**What you will do:**
Pull out every line in the items below that contains the word "Which", and copy each one in full.

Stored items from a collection
========================

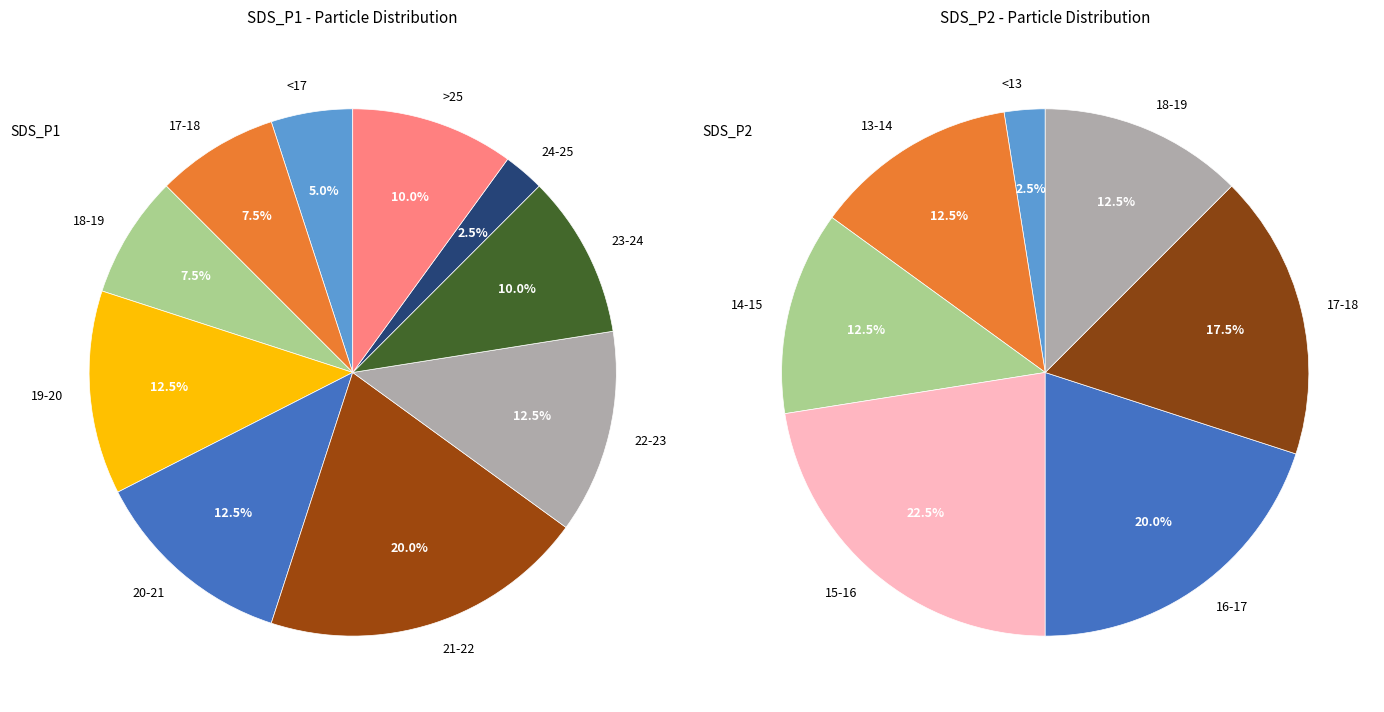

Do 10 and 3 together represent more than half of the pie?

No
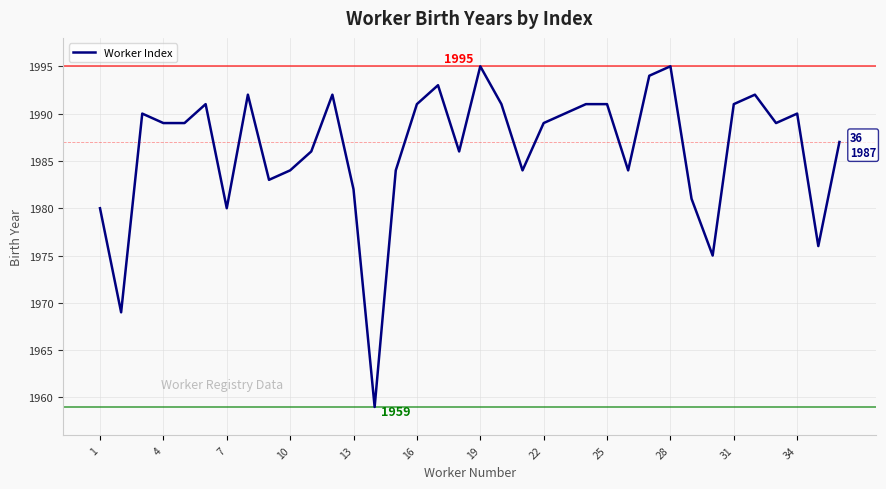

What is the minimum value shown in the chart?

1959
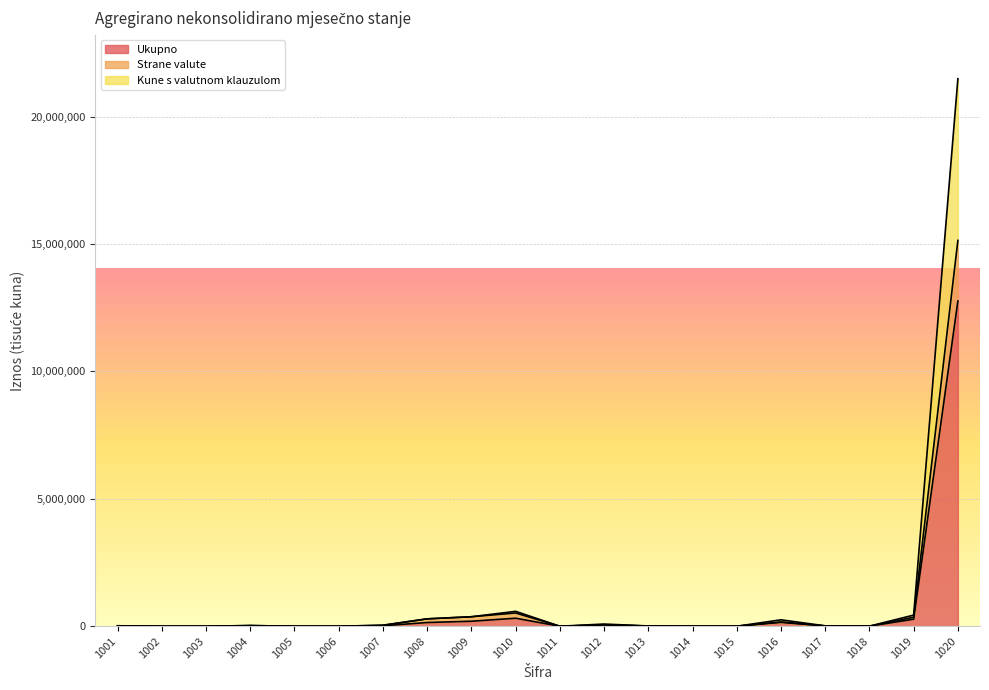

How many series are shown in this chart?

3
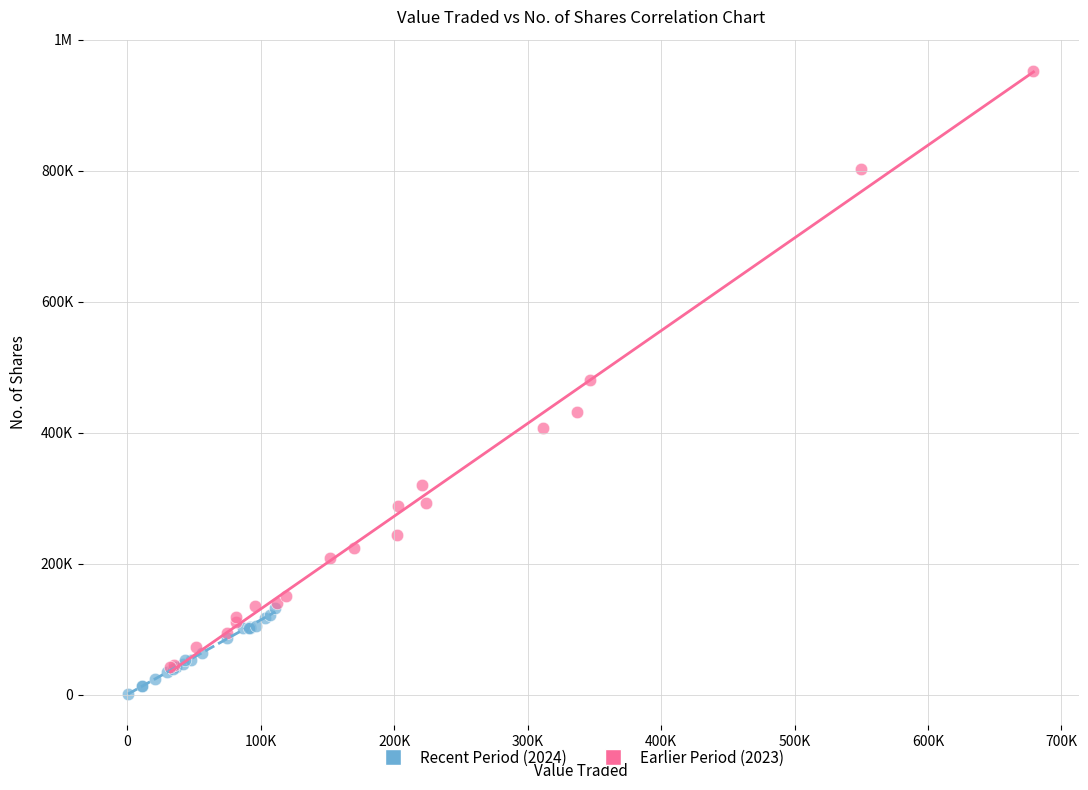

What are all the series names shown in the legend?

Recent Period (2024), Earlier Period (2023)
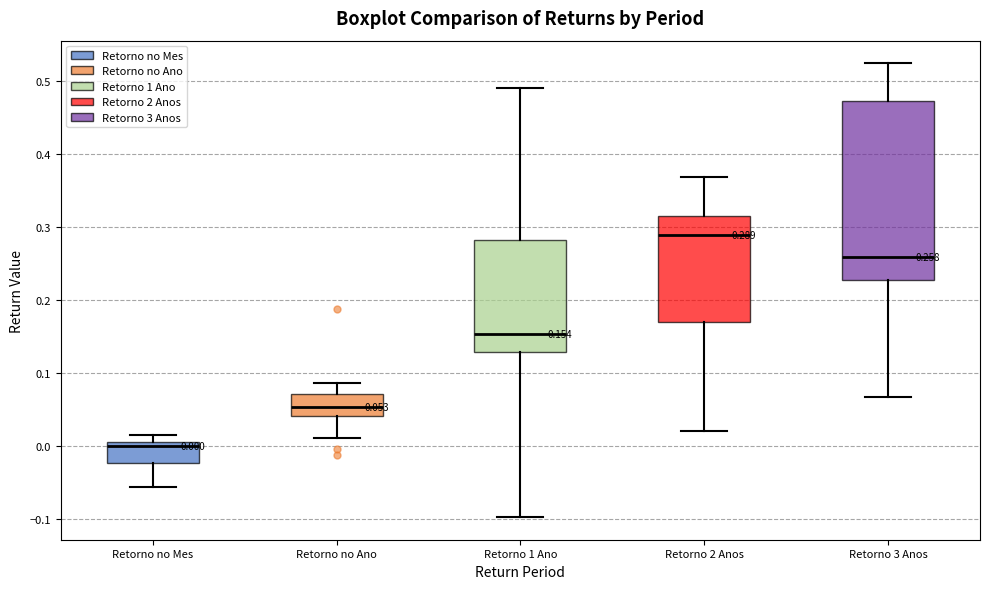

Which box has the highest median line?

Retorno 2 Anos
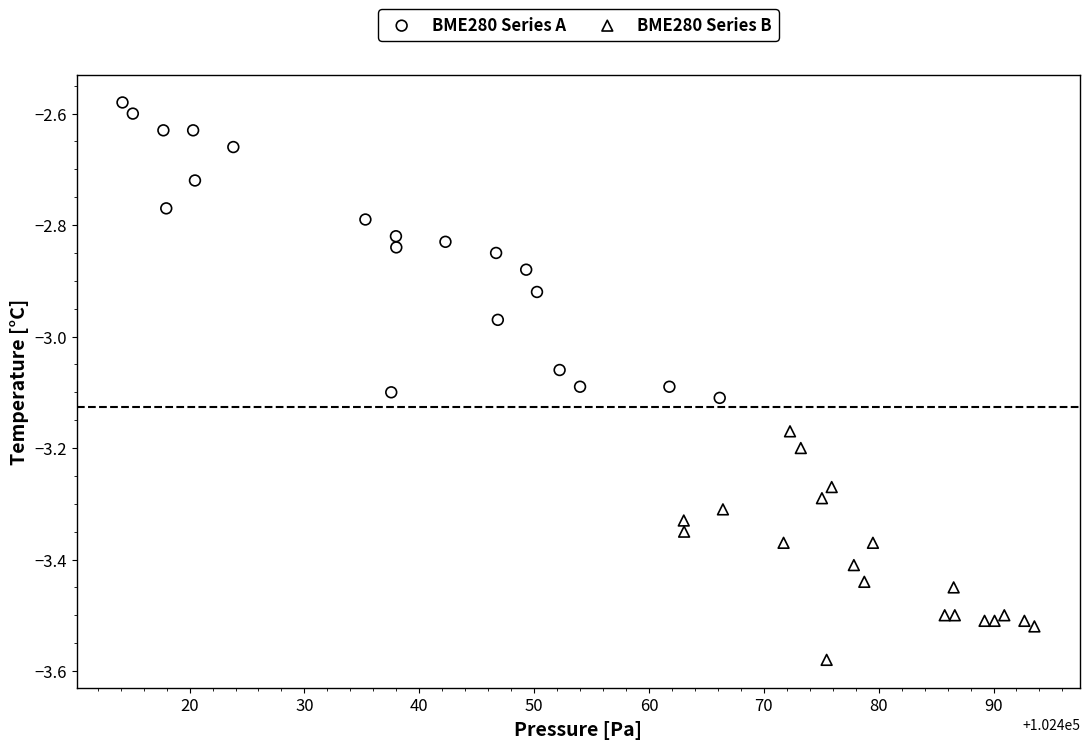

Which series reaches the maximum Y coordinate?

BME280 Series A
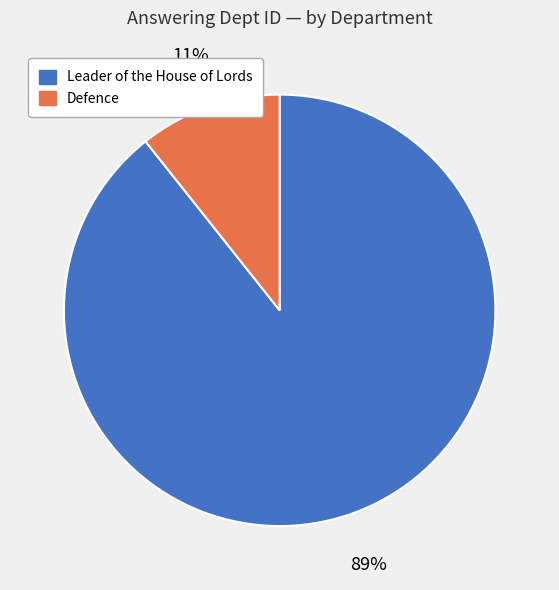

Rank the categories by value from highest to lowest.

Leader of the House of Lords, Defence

========================

**Result:**
Which box has the highest median line?
Which series reaches the maximum Y coordinate?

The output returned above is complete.